» **Input for this task**:

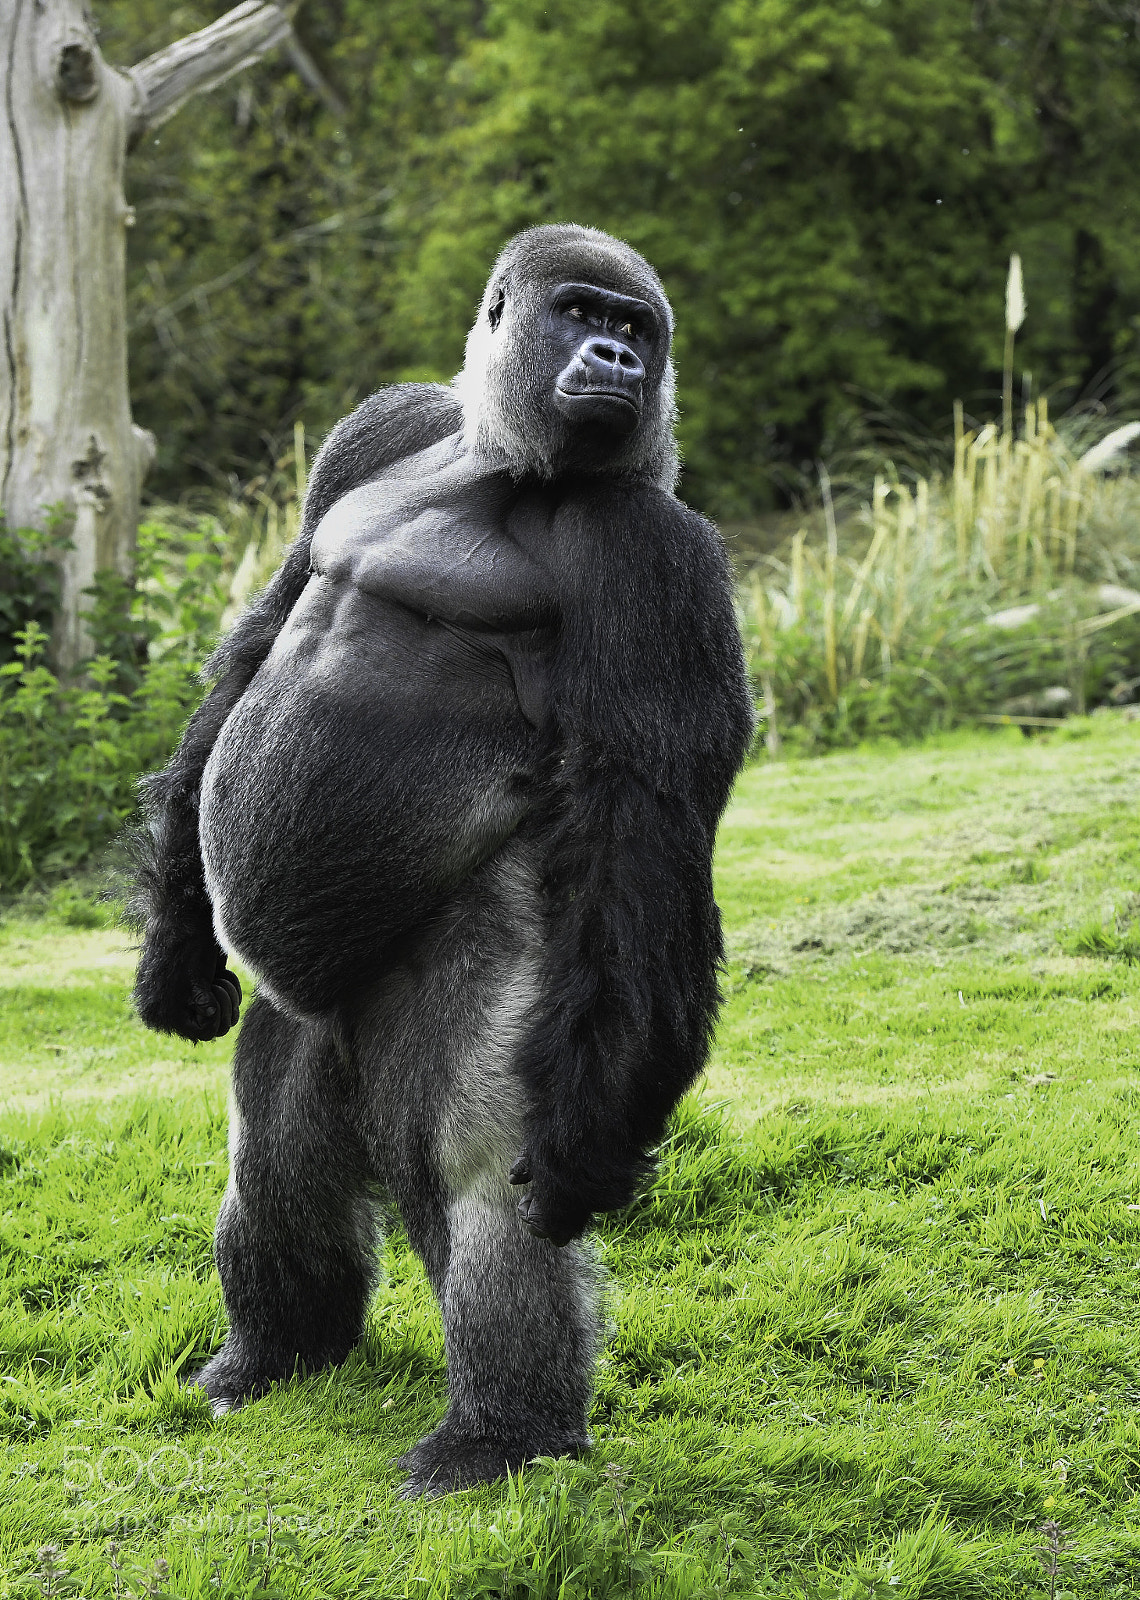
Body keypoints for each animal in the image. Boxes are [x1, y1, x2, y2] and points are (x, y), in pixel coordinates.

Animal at [129, 223, 754, 1496]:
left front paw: (586, 1152)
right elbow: (259, 635)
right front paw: (174, 949)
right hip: (307, 1021)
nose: (620, 358)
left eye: (638, 327)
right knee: (273, 1156)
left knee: (474, 1170)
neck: (490, 460)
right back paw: (273, 1352)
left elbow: (643, 821)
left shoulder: (652, 551)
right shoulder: (377, 430)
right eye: (581, 314)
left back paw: (497, 1434)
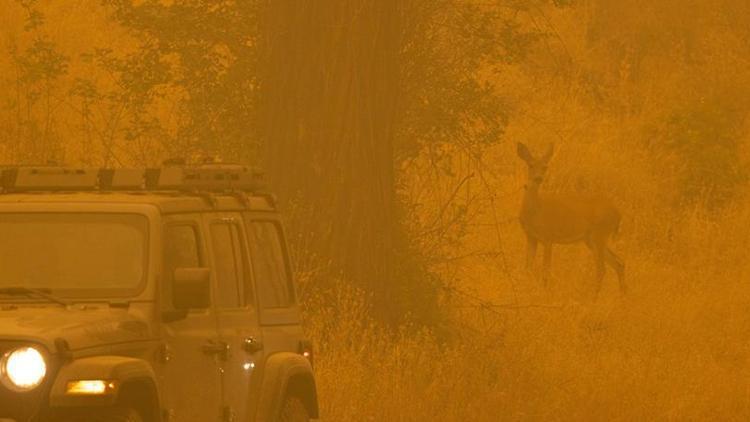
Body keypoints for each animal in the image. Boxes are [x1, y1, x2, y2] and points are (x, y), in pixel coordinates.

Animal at [516, 143, 628, 298]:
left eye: (545, 166)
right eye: (531, 165)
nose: (539, 178)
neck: (536, 210)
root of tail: (618, 214)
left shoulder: (548, 237)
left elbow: (546, 269)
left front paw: (545, 291)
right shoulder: (531, 237)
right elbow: (527, 267)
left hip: (599, 234)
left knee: (602, 268)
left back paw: (592, 297)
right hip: (591, 239)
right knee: (618, 262)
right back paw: (623, 297)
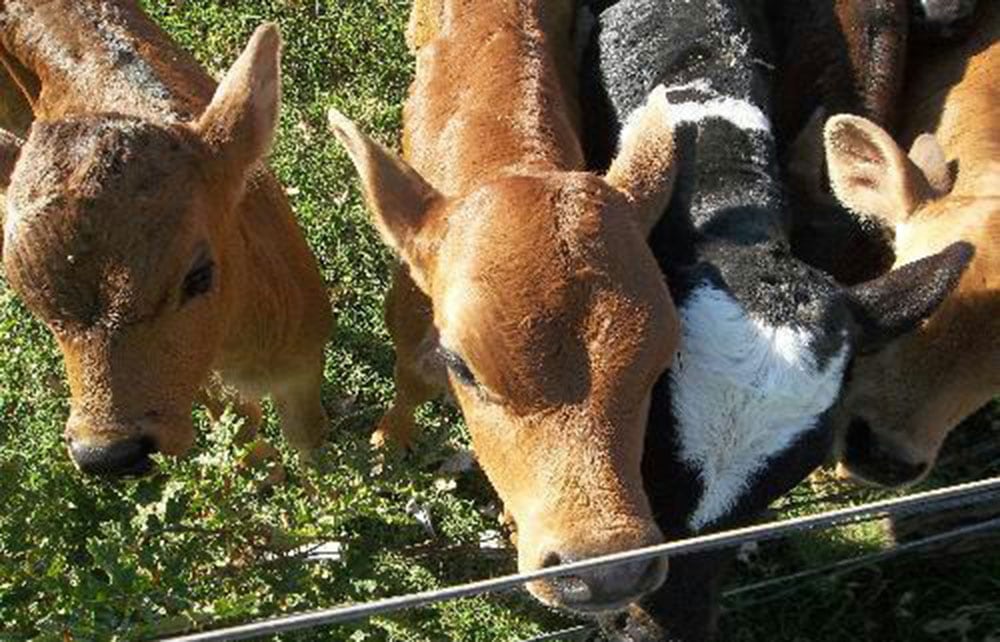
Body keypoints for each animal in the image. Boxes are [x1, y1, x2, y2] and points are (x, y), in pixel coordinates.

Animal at [0, 1, 334, 476]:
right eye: (31, 299)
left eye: (198, 274)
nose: (108, 454)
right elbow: (250, 447)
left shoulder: (304, 355)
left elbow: (309, 444)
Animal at [328, 0, 680, 608]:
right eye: (463, 366)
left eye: (661, 363)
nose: (607, 571)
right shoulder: (408, 300)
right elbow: (410, 375)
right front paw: (387, 444)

» **Try it**: Quote precisely the lines of the data from the line containing "left shoulder: (652, 551)" through its final line, both included, excluding pictures.

» **Worked solution**:
left shoulder: (652, 551)
right shoulder: (377, 430)
right eye: (581, 314)
left back paw: (497, 1434)
Body keypoints for each animal in the image. Boxes are [x1, y1, x2, y2] and points are (x, y), in pixel coordinates.

Animal at [516, 143, 628, 298]:
left eye: (545, 166)
right eye: (531, 165)
nose: (539, 178)
neck: (536, 210)
root of tail: (618, 214)
left shoulder: (548, 237)
left elbow: (546, 269)
left front paw: (545, 291)
right shoulder: (531, 237)
right elbow: (527, 267)
left hip: (599, 234)
left knee: (602, 268)
left back paw: (592, 297)
right hip: (591, 239)
right knee: (618, 262)
right back paw: (623, 297)
Body keypoints for each animal in the image. Boxes are [x1, y1, x2, y2] and points are (x, y), in pixel coordinates.

Animal at [0, 1, 334, 476]:
right eye: (31, 299)
left eye: (198, 274)
nose: (108, 454)
right elbow: (250, 447)
left shoulder: (304, 355)
left elbow: (309, 444)
Animal at [328, 0, 680, 608]:
right eye: (463, 366)
left eye: (661, 363)
nose: (607, 571)
right shoulder: (408, 300)
right elbow: (410, 375)
right front paw: (387, 444)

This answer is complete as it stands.